I take it that protons would produce the same EM waves as a positron and that mass/radius does not affect the result-- only charge does. Correct?
 
  • #9
Surely the mass would affect the dynamics of the charge greatly and so it should affect frequency a lot.
 
  • #11
cragar said:
The power radiated by the charge is proportional to its acceleration squared.
http://en.wikipedia.org/wiki/Larmor_formula

Same force so same acceleration so same power. But frequency would be very different - a factor of 1/√(1800), I think.
 
  • #12
Or round and round. In fact, any acceleration will do. (That's what it comes down to, basically.)
My original point was that it's hard to move Protons back and forth. We use electrons because it's very easy to achieve (in wires).
 
  • #13
sophiecentaur said:
Same force so same acceleration so same power. But frequency would be very different - a factor of 1/√(1800), I think.

Ive always wondered how to calculate the wavelength of light coming off of a point charge at a certain acceleration.
 
  • #14
I just looked this up in my "Classical Electricity and Magnetism" by Panofski and Philips, 1955 but it's got to be in all good E & M texts.
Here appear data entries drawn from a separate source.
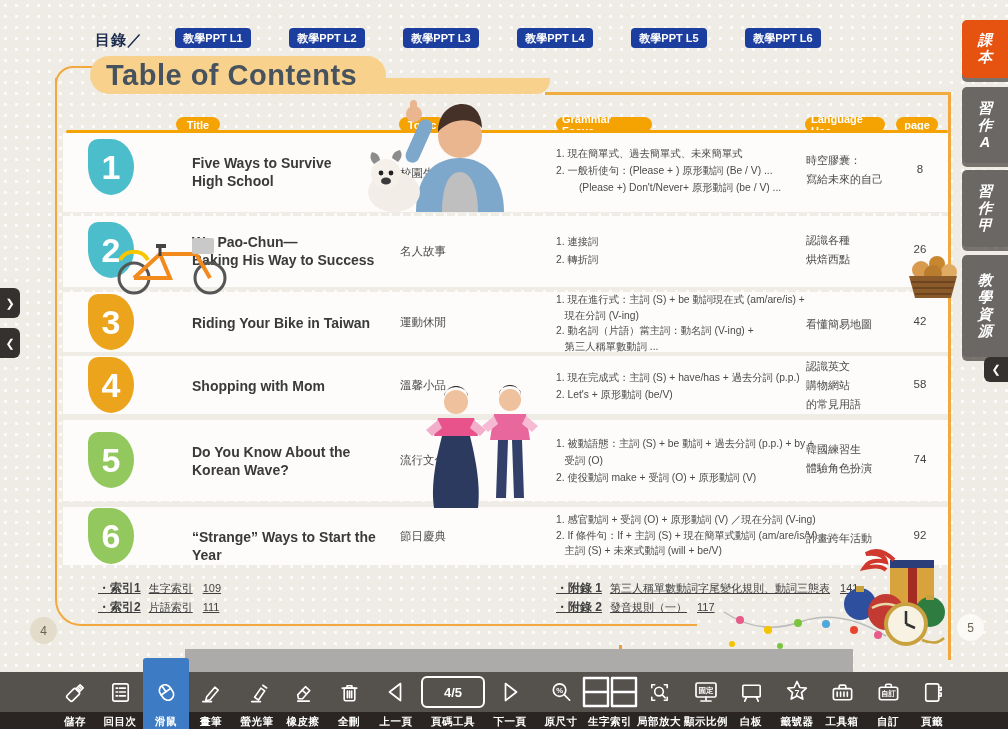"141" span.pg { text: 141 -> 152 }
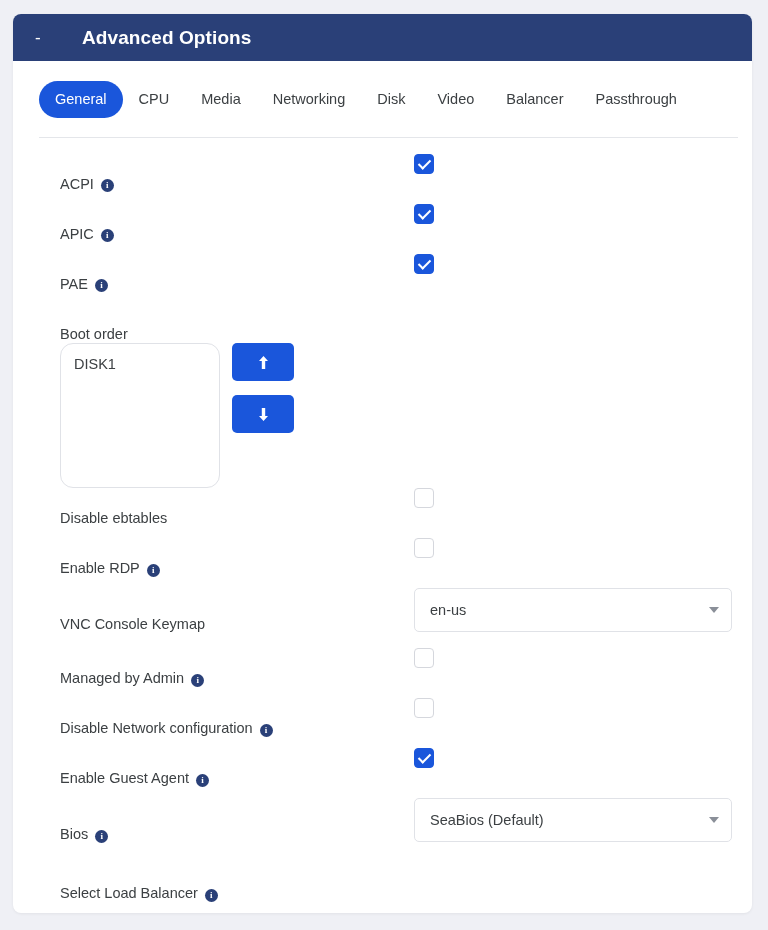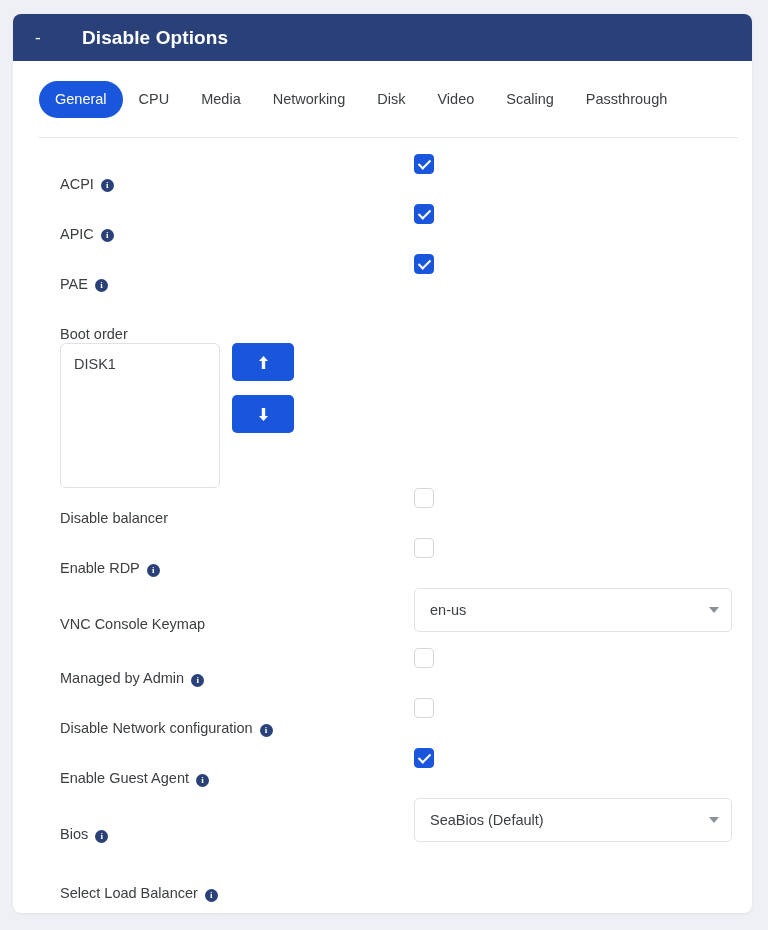"Disable Options" span.card-title { text: Disable -> Advanced }
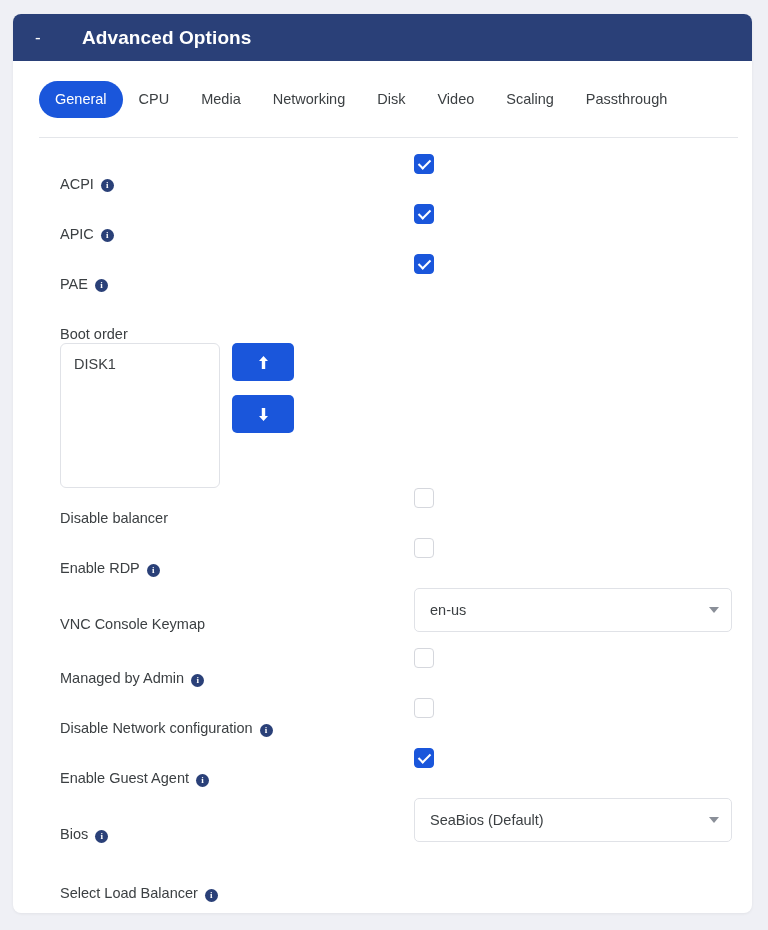"Scaling" div.tab { text: Scaling -> Balancer }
This just happens to be on my shelf 'cos I just can't chuck things away.
For an electron that is just accelerated in a straight line, (like being stopped as it enters a material - as in an X Ray tube) the radiation is in the form of a pulse with a flat, continuous frequency spectrum up to some upper limit, defined by the original energy of the electron.
For an electron deflected around a curved path (acceleration at right angles to the motion) the spectrum of the radiated em will consist of harmonics of the angular velocity of the electron on its path (at least I got that idea right).
The book goes on to say that when you have a lot of charges going in a circle (DC round a wire) the radiated fields cancel out so you get none (which is what we know and love).

For god's sake don't ask me for any more explanation than that. The maths of this leaves me jibbering. Someone else can probably take this further, though.
 
  • #15
thanks for your response . I am looking in Griffiths and he seems to only talk about the power radiated .
 

Related to Proton Oscillations: Utilizing Charge for Efficient Space Communication

1. What are proton oscillations?

Proton oscillations refer to the phenomenon where protons, which are positively charged particles, move back and forth within a confined space due to the presence of an alternating electric field.
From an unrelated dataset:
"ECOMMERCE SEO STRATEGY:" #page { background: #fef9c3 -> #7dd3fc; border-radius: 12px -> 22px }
2. How can proton oscillations be utilized for efficient space communication?

By utilizing the charge of the protons, we can create a high frequency electromagnetic wave that can be used for faster and more efficient communication in space.

3. What are the advantages of using proton oscillations for space communication?

Proton oscillations have a higher frequency compared to traditional radio waves, which allows for faster data transmission. They also have a longer range and are less affected by interference, making them ideal for long-distance space communication.

4. Are there any potential drawbacks or limitations to using proton oscillations for space communication?

One potential limitation is that proton oscillations require a lot of energy to be sustained, which can be a challenge in space where resources are limited. Another drawback is that the technology for utilizing proton oscillations is still in its early stages and requires further research and development.

5. How can proton oscillations be generated and controlled?

Proton oscillations can be generated and controlled using specialized equipment that produces high frequency alternating electric fields. These fields can be tuned to specific frequencies to manipulate the oscillations of the protons and control the resulting electromagnetic wave.